Modeling of Complex Life Cycle Prediction Based on Cell Division

Institute of Electrical and Information Engineering, Beijing University of Civil Engineering and Architecture, Beijing 100044, China

Correspondence should be addressed to Fucheng Zhang; moc.qq@468125574

Received 9 August 2017; Accepted 16 October 2017; Published 3 December 2017

Academic Editor: Chunhui Zhao

Copyright © 2017 Fucheng Zhang et al. This is an open access article distributed under the Creative Commons Attribution License, which permits unrestricted use, distribution, and reproduction in any medium, provided the original work is properly cited.

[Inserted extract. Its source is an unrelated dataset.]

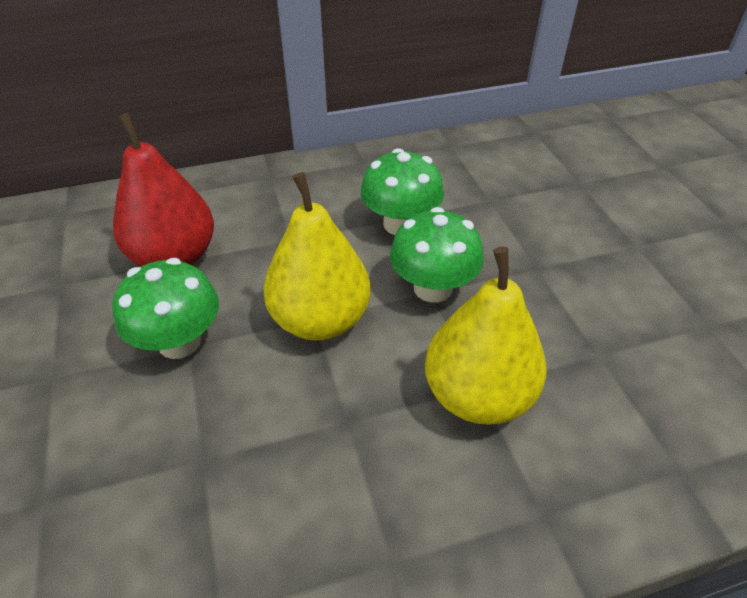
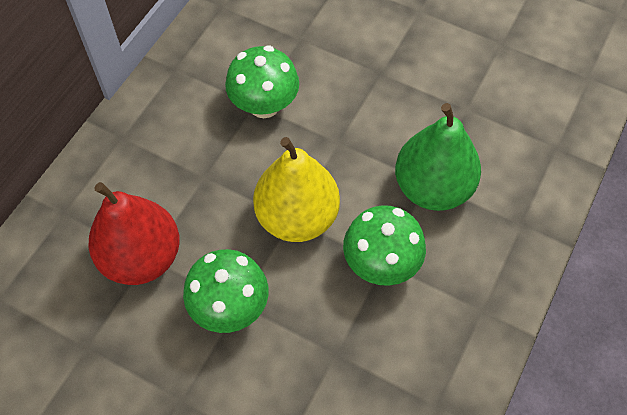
camera: 45 degrees left, 15 degrees up
(433, 288) = (337, 138): green mushroom -> green mushroom (381, 263)
(478, 395) = (432, 187): yellow pear -> green pear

Effective fault diagnosis and reasonable life expectancy are of great significance and practical engineering value for the safety, reliability, and maintenance cost of equipment and working environment. At present, the life prediction methods of the equipment are equipment life prediction based on condition monitoring, combined forecasting model, and driven data. Most of them need to be based on a large amount of data to achieve the problem. For this issue, we propose learning from the mechanism of cell division in the organism. We have established a moderate complexity of life prediction model across studying the complex multifactor correlation life model. In this paper, we model the life prediction of cell division. Experiments show that our model can effectively simulate the state of cell division. Through the model of reference, we will use it for the equipment of the complex life prediction.